After the surgery, the patient is instructed to use anti-inflammatory and antibiotic eye drops for up to two weeks (*depending on the inflammation status of the eye and some other variables). The eye surgeon will judge, based on each patient's idiosyncrasies, the time length to use the eye drops. The eye will be pretty recovered within a week, and complete recovery should be expected in about a month. The patient should not participate in contact/extreme sports until cleared to do so by the eye surgeon. Video
After Surgery
Complications after cataract surgery are relatively uncommon.
Some people can develop a posterior capsular opacification (also called an after-cataract). As a physiological change expected after cataract surgery, the posterior capsular cells undergo hyperplasia and cellular migration, showing up as a thickening, opacification and clouding of the posterior lens capsule (which is left behind when the cataract was removed, for placement of the IOL). This may compromise the visual acuity and the ophthalmologist can use a device to correct this situation. It can be safe and painless corrected using a laser device (YAG laser) to make small holes in the posterior lens capsule of the crystalline. It usually is a quick outpatient procedure that uses a Nd-[[YAG laser]] (neodymium-yttrium-aluminum-garnet) to disrupt and clear the central portion of the opacified posterior lens capsule (posterior capsulotomy). This creates a clear central visual axis for improving visual acuity. In very thick opacified posterior capsules, a surgical (manual) capsulectomy is the surgical procedure performed. * Posterior capsular tear may be a complication during cataract surgery. It refers to a rupture of the posterior capsule of the natural lens. Surgical management may involve anterior vitrectomy and, occasionally, alternative planning for implanting the intraocular lens, either in the ciliary sulcus, in the anterior chamber (in front of the iris), or, less commonly, sutured to the sclera.

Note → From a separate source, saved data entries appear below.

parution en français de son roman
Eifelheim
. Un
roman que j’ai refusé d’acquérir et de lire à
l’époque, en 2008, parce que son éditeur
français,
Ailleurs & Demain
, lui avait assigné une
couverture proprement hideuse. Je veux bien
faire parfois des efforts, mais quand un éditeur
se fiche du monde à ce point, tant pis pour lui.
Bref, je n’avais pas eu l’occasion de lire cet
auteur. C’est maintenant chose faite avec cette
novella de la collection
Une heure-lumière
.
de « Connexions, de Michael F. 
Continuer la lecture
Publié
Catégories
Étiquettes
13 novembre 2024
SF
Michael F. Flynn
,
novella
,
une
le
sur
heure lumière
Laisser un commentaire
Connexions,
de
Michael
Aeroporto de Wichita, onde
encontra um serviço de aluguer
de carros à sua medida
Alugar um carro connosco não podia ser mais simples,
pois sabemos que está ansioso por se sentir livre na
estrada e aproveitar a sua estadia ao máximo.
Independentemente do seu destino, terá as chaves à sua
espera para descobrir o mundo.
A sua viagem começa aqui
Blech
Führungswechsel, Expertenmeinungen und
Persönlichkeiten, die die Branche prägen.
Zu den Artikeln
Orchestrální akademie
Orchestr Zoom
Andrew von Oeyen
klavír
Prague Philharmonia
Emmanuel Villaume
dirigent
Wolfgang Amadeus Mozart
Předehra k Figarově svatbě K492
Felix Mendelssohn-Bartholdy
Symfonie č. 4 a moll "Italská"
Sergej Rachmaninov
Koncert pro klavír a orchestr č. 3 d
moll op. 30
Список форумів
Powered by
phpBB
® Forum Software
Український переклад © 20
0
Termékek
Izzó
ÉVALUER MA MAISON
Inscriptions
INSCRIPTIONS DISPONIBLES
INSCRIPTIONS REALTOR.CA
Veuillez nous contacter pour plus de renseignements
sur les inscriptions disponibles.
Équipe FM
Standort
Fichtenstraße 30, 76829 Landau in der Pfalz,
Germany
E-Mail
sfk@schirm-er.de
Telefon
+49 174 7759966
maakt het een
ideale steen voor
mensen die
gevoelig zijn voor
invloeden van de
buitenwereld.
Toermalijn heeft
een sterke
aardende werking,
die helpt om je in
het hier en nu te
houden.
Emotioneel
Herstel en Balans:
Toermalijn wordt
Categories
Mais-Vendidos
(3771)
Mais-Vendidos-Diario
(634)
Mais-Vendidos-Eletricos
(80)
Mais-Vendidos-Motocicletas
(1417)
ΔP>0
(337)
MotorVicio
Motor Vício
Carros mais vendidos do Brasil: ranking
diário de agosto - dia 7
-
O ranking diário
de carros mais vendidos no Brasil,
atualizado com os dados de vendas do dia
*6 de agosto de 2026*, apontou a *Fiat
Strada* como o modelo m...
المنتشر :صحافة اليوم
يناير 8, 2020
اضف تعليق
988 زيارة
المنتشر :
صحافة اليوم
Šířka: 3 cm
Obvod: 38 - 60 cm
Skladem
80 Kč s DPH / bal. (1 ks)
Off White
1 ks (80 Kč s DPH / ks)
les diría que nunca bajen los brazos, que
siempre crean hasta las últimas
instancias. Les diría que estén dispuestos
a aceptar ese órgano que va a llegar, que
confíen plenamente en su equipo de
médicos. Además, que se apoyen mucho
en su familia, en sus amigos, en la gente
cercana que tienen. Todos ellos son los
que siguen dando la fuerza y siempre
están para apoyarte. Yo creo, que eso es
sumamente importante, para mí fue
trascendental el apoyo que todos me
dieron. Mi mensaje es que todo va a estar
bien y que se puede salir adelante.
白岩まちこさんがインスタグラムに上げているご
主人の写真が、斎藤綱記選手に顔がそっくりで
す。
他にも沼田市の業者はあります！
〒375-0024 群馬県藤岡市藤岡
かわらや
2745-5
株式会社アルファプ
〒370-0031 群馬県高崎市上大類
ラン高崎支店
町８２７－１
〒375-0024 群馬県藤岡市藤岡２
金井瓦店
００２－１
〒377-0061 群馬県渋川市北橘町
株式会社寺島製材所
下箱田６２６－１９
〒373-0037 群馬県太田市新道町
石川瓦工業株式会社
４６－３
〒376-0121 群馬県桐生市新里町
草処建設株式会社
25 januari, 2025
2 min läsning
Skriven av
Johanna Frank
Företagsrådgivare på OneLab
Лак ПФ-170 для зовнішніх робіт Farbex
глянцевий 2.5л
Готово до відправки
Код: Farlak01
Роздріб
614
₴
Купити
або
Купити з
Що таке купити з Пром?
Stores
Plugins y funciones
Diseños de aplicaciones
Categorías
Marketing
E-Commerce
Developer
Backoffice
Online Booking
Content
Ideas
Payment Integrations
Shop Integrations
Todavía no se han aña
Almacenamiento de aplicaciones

Retinal detachment is an uncommon complication of cataract surgery, which may occur weeks, months, or even years later.
TASS or toxic anterior segment syndrome is a non-infectious inflammatory condition that may occur following cataract surgery. It is usually treated with topical corticosteroids in high dosage and frequency.
Endophthalmitis is a serious infection of the intraocular tissues, usually following intraocular surgery, or penetrating trauma. There is some concern that the clear cornea incision might predispose to the increase of endophalmitis but is no conclusive study to corroborate this suspicion.
Glaucoma may occur and it may be very difficult to control. It is usually associated with inflammation, specially when little fragments or chunks of the nucleus get access to the vitreous cavity. Some experts recommend early intervention when this condition happen (posterior pars plana vitrectomy). In some patients, the intra-ocular pressure may remain so high that blindness may ensue.
Other possible complications include: Swelling or edema of the cornea. This condition may be associated with cloudy vision, which may be transient or permanent(pseudophakic bullous keratopathy). Displacement or dislocation of the intraocular lens implant may rarely occur, as well as swelling or edema of the central part of the retina, called macula, resulting in (cystoid macular edema. Unplanned high refractive error (either myopic or hypermetropic) may occur due to error in the ultra-sonic ecobiometry (measure of the length and the required intra-ocular lens power).